TreeKnit infers the ARG by finding the branches that are common to both trees. Given two trees with potentially different topologies, it tries to "glue" them together in a reasonable way, where the interpretation of reasonable can vary between parsimonious and conservative (see the parsimony parameter $\gamma$).

The MCCs returned by run_treeknit! represent regions of the ARG (and of the segment trees) where branches are common to both trees. In other words, these are the regions where the two segment trees must be "glued together". Given those regions and the knowledge of the trees, it is possible to unambiguously reconstruct the genealogy.

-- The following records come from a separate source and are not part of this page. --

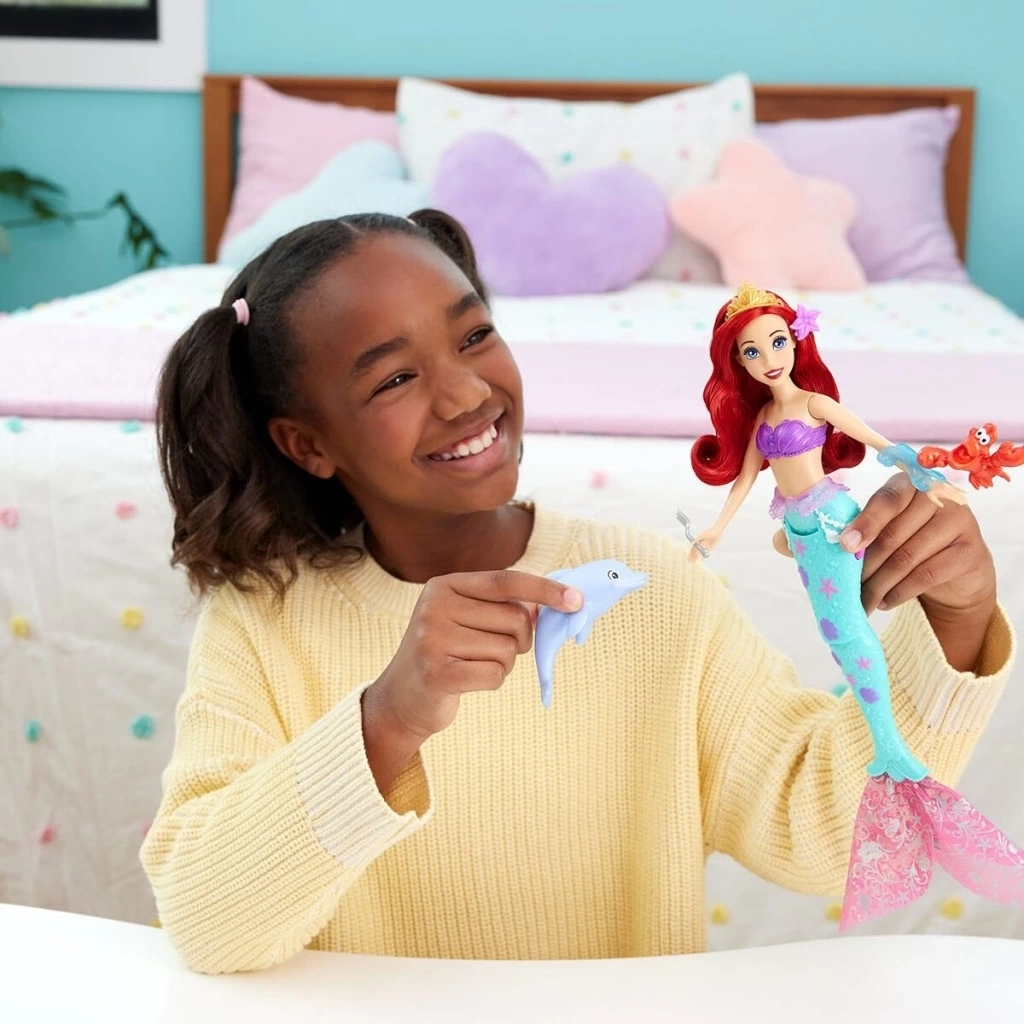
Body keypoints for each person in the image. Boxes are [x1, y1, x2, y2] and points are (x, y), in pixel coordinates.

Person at [140, 212, 1013, 975]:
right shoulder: (263, 623)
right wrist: (386, 723)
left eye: (474, 336)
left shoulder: (653, 590)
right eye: (394, 378)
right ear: (307, 444)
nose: (467, 393)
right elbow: (208, 923)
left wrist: (958, 615)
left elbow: (826, 832)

Number of reassortments in the genealogy

When going up the ARG (backwards in time), a reassortment consists of passing from a region where branches are common to the two trees to a region where they are not. It is a split of branches. As a consequence, the root of each MCC must be a reassortment, with the exception of an MCC containing the root of both trees. The number of reassortments events in the inferred ARG can thus simply be obtained by counting the number of MCCs, potentially removing the one that contains the roots of both trees if it exists.

Naive estimation

It is also possible to compute a "naive" estimation of MCCs using the naive keyword. When naive is set to true, run_treeknit! returns maximum clades that are exactly compatible between pairs of trees:

t1 = parse_newick_string("(((A1,A2),(B1,B2)),(C1,C2));"; label="t1")
t2 = parse_newick_string("(((A1,A2),(C1,C2)),(B1,B2));"; label="t2")
run_treeknit!(t1, t2; naive=true)
MCC_set(2, ["t1", "t2"], Dict{Set{String}, Vector{Vector{String}}}(Set(["t2", "t1"]) => [["A1", "A2"], ["B1", "B2"], ["C1", "C2"]]))